Validated siRNAs (Life Technologies, ID: s2044) were used for BMPR2 knockdown. Negative control was Silencer Select negative control siRNA (4,390,843). H1299 lung cancer cells were transfected with siRNA using Lipofectamine® RNAiMAX Reagent (Invitrogen, Carlsbad, CA, USA). 750,000 cells were plated in a 6 well plate and were grown overnight. Next morning the cells were transfected with 6 nM BMPR2 or 6 nM of siRNA control for 48 h. according to manufacturer’s protocol. Knockdown experiments were performed 4 times.

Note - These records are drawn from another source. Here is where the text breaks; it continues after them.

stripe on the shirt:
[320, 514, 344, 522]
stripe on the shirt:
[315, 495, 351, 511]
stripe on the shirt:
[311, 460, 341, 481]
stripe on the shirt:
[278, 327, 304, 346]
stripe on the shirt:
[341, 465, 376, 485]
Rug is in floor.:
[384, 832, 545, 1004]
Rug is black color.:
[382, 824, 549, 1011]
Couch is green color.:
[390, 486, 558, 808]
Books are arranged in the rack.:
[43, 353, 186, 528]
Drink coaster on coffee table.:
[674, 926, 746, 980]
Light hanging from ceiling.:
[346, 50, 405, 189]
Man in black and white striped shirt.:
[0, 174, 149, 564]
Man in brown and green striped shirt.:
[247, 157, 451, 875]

Metabolomic analysis by LC–MS
H1299 and A549 cells were incubated overnight in media without FCS. Cells were then treated with DMSO or BMP2 20 ng/ml for 40 min in triplicate. Cells were harvested with a 40:40:20 buffer of methano: acetonitrile: water and 0.5% formic acid. LC − MS analysis of the cellular metabolites was performed on the Q Exactive PLUS hybrid quadrupole-orbitrap mass spectrometer (Thermo Scientific) coupled to hydrophilic interaction chromatography (HILIC) as previously reported [32, 33]. The LC separation was performed on UltiMate 3000 UHPLC system with an XBridge BEH Amide column (150 mm × 2.1 mm, 2.5 μM particle size, Waters, Milford, MA) with the corresponding XP VanGuard Cartridge. The liquid chromatography used a gradient of solvent A (95%:5% H2O: acetonitrile with 20 mM ammonium acetate, 20 mM ammonium hydroxide, pH 9.4), and solvent B (20%:80% H2O: acetonitrile with 20 mM ammonium acetate, 20 mM ammonium hydroxide, pH 9.4). The gradient was 0 min, 100% B; 3 min, 100% B; 3.2 min, 90% B; 6.2 min, 90% B; 6.5 min, 80% B; 10.5 min, 80% B; 10.7 min, 70% B; 13.5 min, 70% B; 13.7 min, 45% B; 16 min, 45% B; 16.5 min, 100% B. The flow rate was 300 μl/min. Injection volume was 5 μL and column temperature 25 °C. The MS scans were in negative ion mode with a resolution of 70,000 at m/z 200. The automatic gain control (AGC) target was 3 × 106 and the scan range was 75 − 1000. Metabolite features were extracted in MAVEN .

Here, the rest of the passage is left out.